Copy the material below line for line, keeping every character, space, and symbol unchanged.

▶ _Task material_
◇ ◇ ◇
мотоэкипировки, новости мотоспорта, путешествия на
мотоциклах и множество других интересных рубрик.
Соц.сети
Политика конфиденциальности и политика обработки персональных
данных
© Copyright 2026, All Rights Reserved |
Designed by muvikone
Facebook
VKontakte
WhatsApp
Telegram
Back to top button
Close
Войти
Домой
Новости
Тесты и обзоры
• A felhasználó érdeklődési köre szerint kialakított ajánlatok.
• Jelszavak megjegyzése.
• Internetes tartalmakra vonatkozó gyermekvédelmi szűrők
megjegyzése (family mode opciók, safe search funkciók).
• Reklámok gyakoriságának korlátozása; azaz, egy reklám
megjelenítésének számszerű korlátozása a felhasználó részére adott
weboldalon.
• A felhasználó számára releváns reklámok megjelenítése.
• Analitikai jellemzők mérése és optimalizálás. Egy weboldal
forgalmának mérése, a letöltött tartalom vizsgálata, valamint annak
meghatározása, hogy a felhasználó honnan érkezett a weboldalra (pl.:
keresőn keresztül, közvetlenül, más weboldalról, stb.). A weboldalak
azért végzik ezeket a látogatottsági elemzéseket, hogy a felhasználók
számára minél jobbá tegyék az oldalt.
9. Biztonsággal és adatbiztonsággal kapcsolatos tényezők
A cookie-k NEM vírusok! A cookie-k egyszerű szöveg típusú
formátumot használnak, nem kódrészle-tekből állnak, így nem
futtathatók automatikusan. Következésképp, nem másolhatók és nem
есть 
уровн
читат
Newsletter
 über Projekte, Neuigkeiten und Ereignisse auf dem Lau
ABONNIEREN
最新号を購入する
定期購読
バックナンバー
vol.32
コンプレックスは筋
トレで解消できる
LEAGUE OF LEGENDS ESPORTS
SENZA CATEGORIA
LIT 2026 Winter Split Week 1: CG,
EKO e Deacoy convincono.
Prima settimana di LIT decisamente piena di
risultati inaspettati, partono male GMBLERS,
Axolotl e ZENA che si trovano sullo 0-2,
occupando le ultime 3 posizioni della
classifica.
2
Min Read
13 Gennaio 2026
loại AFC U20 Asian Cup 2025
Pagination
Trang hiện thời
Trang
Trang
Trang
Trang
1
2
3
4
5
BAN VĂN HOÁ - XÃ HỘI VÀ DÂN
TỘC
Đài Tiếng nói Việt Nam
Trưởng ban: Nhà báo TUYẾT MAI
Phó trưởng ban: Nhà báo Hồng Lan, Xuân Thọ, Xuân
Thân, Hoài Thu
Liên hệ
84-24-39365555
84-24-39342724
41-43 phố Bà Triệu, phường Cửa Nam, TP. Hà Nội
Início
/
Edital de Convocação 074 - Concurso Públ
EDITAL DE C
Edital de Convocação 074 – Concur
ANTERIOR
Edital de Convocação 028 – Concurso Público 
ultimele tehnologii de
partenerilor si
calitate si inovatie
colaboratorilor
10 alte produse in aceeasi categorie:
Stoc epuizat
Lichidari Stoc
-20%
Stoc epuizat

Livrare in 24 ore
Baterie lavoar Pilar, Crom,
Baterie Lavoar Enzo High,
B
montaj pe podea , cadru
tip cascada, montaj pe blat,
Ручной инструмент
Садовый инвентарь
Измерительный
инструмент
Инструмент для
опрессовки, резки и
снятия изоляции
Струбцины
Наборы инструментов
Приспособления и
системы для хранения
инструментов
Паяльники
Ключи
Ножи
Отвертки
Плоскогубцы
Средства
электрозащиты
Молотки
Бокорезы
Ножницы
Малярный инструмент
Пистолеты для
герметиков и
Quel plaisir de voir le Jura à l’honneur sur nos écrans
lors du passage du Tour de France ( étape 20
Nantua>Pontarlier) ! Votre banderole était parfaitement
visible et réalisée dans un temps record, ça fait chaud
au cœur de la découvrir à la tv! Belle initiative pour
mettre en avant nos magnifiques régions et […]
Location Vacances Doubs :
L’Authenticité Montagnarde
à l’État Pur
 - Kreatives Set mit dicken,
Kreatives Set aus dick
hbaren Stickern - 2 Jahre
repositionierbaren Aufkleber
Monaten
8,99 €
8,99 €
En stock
◇ ◇ ◇
▶ _Task solution_
мотоэкипировки, новости мотоспорта, путешествия на
мотоциклах и множество других интересных рубрик.
Соц.сети
Политика конфиденциальности и политика обработки персональных
данных
© Copyright 2026, All Rights Reserved |
Designed by muvikone
Facebook
VKontakte
WhatsApp
Telegram
Back to top button
Close
Войти
Домой
Новости
Тесты и обзоры
• A felhasználó érdeklődési köre szerint kialakított ajánlatok.
• Jelszavak megjegyzése.
• Internetes tartalmakra vonatkozó gyermekvédelmi szűrők
megjegyzése (family mode opciók, safe search funkciók).
• Reklámok gyakoriságának korlátozása; azaz, egy reklám
megjelenítésének számszerű korlátozása a felhasználó részére adott
weboldalon.
• A felhasználó számára releváns reklámok megjelenítése.
• Analitikai jellemzők mérése és optimalizálás. Egy weboldal
forgalmának mérése, a letöltött tartalom vizsgálata, valamint annak
meghatározása, hogy a felhasználó honnan érkezett a weboldalra (pl.:
keresőn keresztül, közvetlenül, más weboldalról, stb.). A weboldalak
azért végzik ezeket a látogatottsági elemzéseket, hogy a felhasználók
számára minél jobbá tegyék az oldalt.
9. Biztonsággal és adatbiztonsággal kapcsolatos tényezők
A cookie-k NEM vírusok! A cookie-k egyszerű szöveg típusú
formátumot használnak, nem kódrészle-tekből állnak, így nem
futtathatók automatikusan. Következésképp, nem másolhatók és nem
есть 
уровн
читат
Newsletter
 über Projekte, Neuigkeiten und Ereignisse auf dem Lau
ABONNIEREN
最新号を購入する
定期購読
バックナンバー
vol.32
コンプレックスは筋
トレで解消できる
LEAGUE OF LEGENDS ESPORTS
SENZA CATEGORIA
LIT 2026 Winter Split Week 1: CG,
EKO e Deacoy convincono.
Prima settimana di LIT decisamente piena di
risultati inaspettati, partono male GMBLERS,
Axolotl e ZENA che si trovano sullo 0-2,
occupando le ultime 3 posizioni della
classifica.
2
Min Read
13 Gennaio 2026
loại AFC U20 Asian Cup 2025
Pagination
Trang hiện thời
Trang
Trang
Trang
Trang
1
2
3
4
5
BAN VĂN HOÁ - XÃ HỘI VÀ DÂN
TỘC
Đài Tiếng nói Việt Nam
Trưởng ban: Nhà báo TUYẾT MAI
Phó trưởng ban: Nhà báo Hồng Lan, Xuân Thọ, Xuân
Thân, Hoài Thu
Liên hệ
84-24-39365555
84-24-39342724
41-43 phố Bà Triệu, phường Cửa Nam, TP. Hà Nội
Início
/
Edital de Convocação 074 - Concurso Públ
EDITAL DE C
Edital de Convocação 074 – Concur
ANTERIOR
Edital de Convocação 028 – Concurso Público 
ultimele tehnologii de
partenerilor si
calitate si inovatie
colaboratorilor
10 alte produse in aceeasi categorie:
Stoc epuizat
Lichidari Stoc
-20%
Stoc epuizat

Livrare in 24 ore
Baterie lavoar Pilar, Crom,
Baterie Lavoar Enzo High,
B
montaj pe podea , cadru
tip cascada, montaj pe blat,
Ручной инструмент
Садовый инвентарь
Измерительный
инструмент
Инструмент для
опрессовки, резки и
снятия изоляции
Струбцины
Наборы инструментов
Приспособления и
системы для хранения
инструментов
Паяльники
Ключи
Ножи
Отвертки
Плоскогубцы
Средства
электрозащиты
Молотки
Бокорезы
Ножницы
Малярный инструмент
Пистолеты для
герметиков и
Quel plaisir de voir le Jura à l’honneur sur nos écrans
lors du passage du Tour de France ( étape 20
Nantua>Pontarlier) ! Votre banderole était parfaitement
visible et réalisée dans un temps record, ça fait chaud
au cœur de la découvrir à la tv! Belle initiative pour
mettre en avant nos magnifiques régions et […]
Location Vacances Doubs :
L’Authenticité Montagnarde
à l’État Pur
 - Kreatives Set mit dicken,
Kreatives Set aus dick
hbaren Stickern - 2 Jahre
repositionierbaren Aufkleber
Monaten
8,99 €
8,99 €
En stock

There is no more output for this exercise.